Three Enlightenment Ideas That Have Affected Moral Behavior in Our Times

These ideals and common theories come from post-Christian philosophy, but we still fall into the trap of thinking like them…

Social Contract Theory

This theory has come to imply in our day that all civil authority belongs to “The People,” certainly not some “passe” God. In reality, this philosophy is most often experienced as nothing other than mob rule. Morality today, is determined by polls, rather than by truth. It is determined on the strength of feelings most often, rather than on “inconvenient” facts.
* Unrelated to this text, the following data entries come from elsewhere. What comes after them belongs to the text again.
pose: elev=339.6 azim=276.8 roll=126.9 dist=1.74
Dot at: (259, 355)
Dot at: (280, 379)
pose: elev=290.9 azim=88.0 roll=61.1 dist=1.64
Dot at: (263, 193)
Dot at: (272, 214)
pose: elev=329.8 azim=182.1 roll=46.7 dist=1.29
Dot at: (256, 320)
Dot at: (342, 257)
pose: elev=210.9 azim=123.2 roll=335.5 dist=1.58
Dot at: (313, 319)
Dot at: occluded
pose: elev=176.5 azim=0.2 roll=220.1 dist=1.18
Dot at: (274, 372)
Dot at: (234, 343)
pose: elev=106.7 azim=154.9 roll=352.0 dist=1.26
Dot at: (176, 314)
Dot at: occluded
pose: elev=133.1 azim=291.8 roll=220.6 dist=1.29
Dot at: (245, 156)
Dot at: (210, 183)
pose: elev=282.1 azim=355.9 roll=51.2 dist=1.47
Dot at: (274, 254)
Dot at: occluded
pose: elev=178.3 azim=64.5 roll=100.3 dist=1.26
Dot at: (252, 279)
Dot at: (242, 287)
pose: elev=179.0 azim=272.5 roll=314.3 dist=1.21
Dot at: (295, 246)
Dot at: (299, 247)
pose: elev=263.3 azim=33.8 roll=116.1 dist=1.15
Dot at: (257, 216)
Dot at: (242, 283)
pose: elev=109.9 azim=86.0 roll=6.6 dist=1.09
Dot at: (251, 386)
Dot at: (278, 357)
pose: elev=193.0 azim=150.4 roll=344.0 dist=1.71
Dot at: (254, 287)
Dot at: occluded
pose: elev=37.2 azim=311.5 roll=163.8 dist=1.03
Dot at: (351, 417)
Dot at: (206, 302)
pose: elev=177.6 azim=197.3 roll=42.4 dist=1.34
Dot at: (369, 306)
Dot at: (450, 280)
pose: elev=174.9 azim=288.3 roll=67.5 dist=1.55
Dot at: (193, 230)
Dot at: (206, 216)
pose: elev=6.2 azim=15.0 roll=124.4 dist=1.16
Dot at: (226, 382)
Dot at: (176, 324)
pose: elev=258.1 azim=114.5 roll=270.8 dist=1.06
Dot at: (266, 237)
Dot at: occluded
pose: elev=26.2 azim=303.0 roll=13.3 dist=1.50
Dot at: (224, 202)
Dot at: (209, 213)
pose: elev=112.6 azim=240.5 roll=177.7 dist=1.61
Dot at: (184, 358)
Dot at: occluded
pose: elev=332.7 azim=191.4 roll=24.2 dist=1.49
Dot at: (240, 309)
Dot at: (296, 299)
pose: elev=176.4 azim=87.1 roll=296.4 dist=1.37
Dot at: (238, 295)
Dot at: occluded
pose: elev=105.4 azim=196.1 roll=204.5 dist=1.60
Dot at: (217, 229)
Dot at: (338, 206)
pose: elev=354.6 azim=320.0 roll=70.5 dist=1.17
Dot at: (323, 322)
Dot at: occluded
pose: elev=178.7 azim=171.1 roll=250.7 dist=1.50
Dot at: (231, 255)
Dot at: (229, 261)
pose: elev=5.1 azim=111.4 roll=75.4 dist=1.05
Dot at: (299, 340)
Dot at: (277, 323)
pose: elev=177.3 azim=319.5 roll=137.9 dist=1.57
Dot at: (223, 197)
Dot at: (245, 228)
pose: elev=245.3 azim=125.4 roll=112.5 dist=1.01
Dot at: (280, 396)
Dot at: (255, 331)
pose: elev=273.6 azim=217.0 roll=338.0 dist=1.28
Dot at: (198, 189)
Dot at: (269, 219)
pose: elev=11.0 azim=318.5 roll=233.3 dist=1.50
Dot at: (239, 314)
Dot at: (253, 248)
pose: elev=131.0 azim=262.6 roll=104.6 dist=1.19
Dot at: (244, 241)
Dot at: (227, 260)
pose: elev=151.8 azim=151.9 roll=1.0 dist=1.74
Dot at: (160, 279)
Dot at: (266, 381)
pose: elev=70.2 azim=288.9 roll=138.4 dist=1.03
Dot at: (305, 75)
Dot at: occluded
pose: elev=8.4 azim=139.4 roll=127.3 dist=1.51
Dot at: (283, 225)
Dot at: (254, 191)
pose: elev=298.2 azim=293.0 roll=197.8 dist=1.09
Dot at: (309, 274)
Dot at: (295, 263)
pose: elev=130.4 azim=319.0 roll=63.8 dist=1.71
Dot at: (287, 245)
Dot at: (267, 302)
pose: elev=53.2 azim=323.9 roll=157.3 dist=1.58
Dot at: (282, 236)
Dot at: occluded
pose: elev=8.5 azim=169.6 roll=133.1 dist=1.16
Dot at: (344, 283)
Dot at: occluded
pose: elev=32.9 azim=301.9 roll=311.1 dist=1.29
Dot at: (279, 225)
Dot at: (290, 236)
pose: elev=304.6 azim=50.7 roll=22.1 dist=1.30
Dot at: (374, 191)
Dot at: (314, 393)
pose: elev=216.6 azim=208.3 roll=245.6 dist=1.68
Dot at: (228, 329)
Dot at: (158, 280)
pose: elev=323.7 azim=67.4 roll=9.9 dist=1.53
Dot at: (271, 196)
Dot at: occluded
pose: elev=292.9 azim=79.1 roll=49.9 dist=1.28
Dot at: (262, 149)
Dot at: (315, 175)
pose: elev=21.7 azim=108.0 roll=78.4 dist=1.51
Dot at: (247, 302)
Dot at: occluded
In our social-media-driven society today, it is those who occupy positions of political or economic power or celebrity, or those who are the loudest, that consider themselves the “majority”. It is these, then, that believe that they have the “power” to determine what will be considered right and just, based on the current fashions of the day, as opposed to eternal truths.

Alexis de Tocqueville wrote about this in his 19th century classic, “Democracy in America”. He admired the American democracy for its capacity to liberate the energies and the creativity of the common man. But he also could see its dark side and warned against what he called, “the tyranny of the masses.” By this he meant rule by polls. The morality of this age is shaped by egoistic, materialistic and utilitarian ideas. These ideas limit the concept of the moral good to the concept of “the greatest number,” or to those who are members of a particular “group”. They ignore, or despise those among them who do not belong, or who do not “go along”.


On the other hand, morality, as it is taught by our Christian faith, is based on the words and deeds of Jesus, the Christ. The Christian “Social Contract” is rooted in the commandments of God, those of the Old Testament, and of the New Testament. It is based on the ideas that we ought to love one another as Jesus loved us, that we ought to be merciful, forgiving, compassionate, self-disciplined, concerned for the poor, and so on. It teaches that, in this life, there are times when we must sacrifice our own desires, for the good of others. Notice how all of those concepts are “other-oriented,” the opposite of selfish. Christian morality is not despised because it is wrong, it is despised because it is difficult and it directly challenges the selfishness of our society. It holds a mirror up to the selfish and shows them how shallow they are, indeed, how unjust.

Is it any wonder why those who wish not to have any constraints on their passions want us to go away? But Christian compassion demands patient endurance and loving compassion in the face of anger and rejection. Society needs a moral core to achieve the long desired justice it craves. We Christians are called to be moral in an immoral, and ever-increasingly, amoral world. We are asked to accompany Jesus, to participate with our very lives in the salvation of the world.